Enable async buffered write support in xfs
   This enables async buffered writes for xfs.


Testing:
  This patch has been tested with xfstests, fsx, fio and individual test programs.


Changes:
  V9:
  - Added comment for function balance_dirty_pages_ratelimited_flags()
  - checking return code for iop allocation in iomap_page_create()
  
  V8:
  - Reverted back changes to iomap_write_iter and used Mathew Wilcox code review
    recommendation with an additional change to revert the iterator.
  - Removed patch "fs: Optimization for concurrent file time updates" 
  - Setting flag value in file_modified_flags()
  - Removed additional spaces in comment in file_update_time()
  - Run fsx with 1 billion ops against the changes (Run passed)

  V7:
  - Change definition and if clause in " iomap: Add flags parameter to
    iomap_page_create()"
  - Added patch "iomap: Return error code from iomap_write_iter()" to address
    the problem Dave Chinner brought up: retrying memory allocation a second
    time when we are under memory pressure. 
  - Removed patch "xfs: Change function signature of xfs_ilock_iocb()"
  - Merged patch "xfs: Enable async buffered write support" with previous
    patch

  V6:
  - Pass in iter->flags to calls in iomap_page_create()
  
  V5:
  - Refreshed to 5.19-rc1
  - Merged patch 3 and patch 4
    "mm: Prepare balance_dirty_pages() for async buffered writes" and
    "mm: Add balance_dirty_pages_ratelimited_flags() function"
  - Reformatting long file in iomap_page_create()
  - Replacing gfp parameter with flags parameter in iomap_page_create()
    This makes sure that the gfp setting is done in one location.
  - Moved variable definition outside of loop in iomap_write_iter()
  - Merged patch 7 with patch 6.
  - Introduced __file_remove_privs() that get the iocb_flags passed in
    as an additional parameter
  - Removed file_needs_remove_privs() function
  - Renamed file_needs_update_time() inode_needs_update_time()
  - inode_needs_update_time() no longer passes the file pointer
  - Renamed file_modified_async() to file_modified_flags()
  - Made file_modified_flags() an internal function
  - Removed extern keyword in file_modified_async definition
  - Added kiocb_modified function.
  - Separate patch for changes to xfs_ilock_for_iomap()
  - Separate patch for changes to xfs_ilock_inode()
  - Renamed xfs_ilock_xfs_inode()n back to xfs_ilock_iocb()
  - Renamed flags parameter to iocb_flags in function xfs_ilock_iocb()
  - Used inode_set_flags() to manipulate inode flags in the function
    file_modified_flags()

  V4:
  - Reformat new code in generic_write_checks_count().
  - Removed patch that introduced new function iomap_page_create_gfp().

_Task requirements_:
Pick up the changelog above on async buffered write support in xfs and continue it from its last line. The records come from a separate source unrelated to this changelog.

_Entries shown_:

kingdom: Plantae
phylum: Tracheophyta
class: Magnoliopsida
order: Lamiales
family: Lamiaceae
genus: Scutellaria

_Exercise response_:
  - Add gfp parameter to iomap_page_create() and change all callers
    All users will enforce the number of blocks check
  - Removed confusing statement in iomap async buffer support patch
  - Replace no_wait variable in __iomap_write_begin with check of
    IOMAP_NOWAIT for easier readability.
  - Moved else if clause in __iomap_write_begin into else clause for
    easier readability
  - Removed the balance_dirty_pages_ratelimited_async() function and
    reverted back to the earlier version that used the function
    balance_dirty_pages_ratelimited_flags()
  - Introduced the flag BDP_ASYNC.
  - Renamed variable in iomap_write_iter from i_mapping to mapping.
  - Directly call balance_dirty_pages_ratelimited_flags() in the function
    iomap_write_iter().
  - Re-ordered the patches.
  
  V3:
  - Reformat new code in generic_write_checks_count() to line lengthof 80.
  - Remove if condition in __iomap_write_begin to maintain current behavior.
  - use GFP_NOWAIT flag in __iomap_write_begin
  - rename need_file_remove_privs() function to file_needs_remove_privs()
  - rename do_file_remove_privs to __file_remove_privs()
  - add kernel documentation to file_remove_privs() function
  - rework else if branch in file_remove_privs() function
  - add kernel documentation to file_modified() function
  - add kernel documentation to file_modified_async() function
  - rename err variable in file_update_time to ret
  - rename function need_file_update_time() to file_needs_update_time()
  - rename function do_file_update_time() to __file_update_time()
  - don't move check for FMODE_NOCMTIME in generic helper
  - reformat __file_update_time for easier reading
  - add kernel documentation to file_update_time() function
  - fix if in file_update_time from < to <=
  - move modification of inode flags from do_file_update_time to file_modified()
    When this function is called, the caller must hold the inode lock.
  - 3 new patches from Jan to add new no_wait flag to balance_dirty_pages(),
    remove patch 12 from previous series
  - Make balance_dirty_pages_ratelimited_flags() a static function
  - Add new balance_dirty_pages_ratelimited_async() function
  
  V2:
  - Remove atomic allocation
  - Use direct write in xfs_buffered_write_iomap_begin()
  - Use xfs_ilock_for_iomap() in xfs_buffered_write_iomap_begin()
  - Remove no_wait check at the end of xfs_buffered_write_iomap_begin() for
    the COW path.
  - Pass xfs_inode pointer to xfs_ilock_iocb and rename function to
    xfs_lock_xfs_inode
  - Replace existing uses of xfs_ilock_iocb with xfs_ilock_xfs_inode
  - Use xfs_ilock_xfs_inode in xfs_file_buffered_write()
  - Callers of xfs_ilock_for_iomap need to initialize lock mode. This is
    required so writes use an exclusive lock
  - Split of _balance_dirty_pages() from balance_dirty_pages() and return
    sleep time
  - Call _balance_dirty_pages() in balance_dirty_pages_ratelimited_flags()
  - Move call to balance_dirty_pages_ratelimited_flags() in iomap_write_iter()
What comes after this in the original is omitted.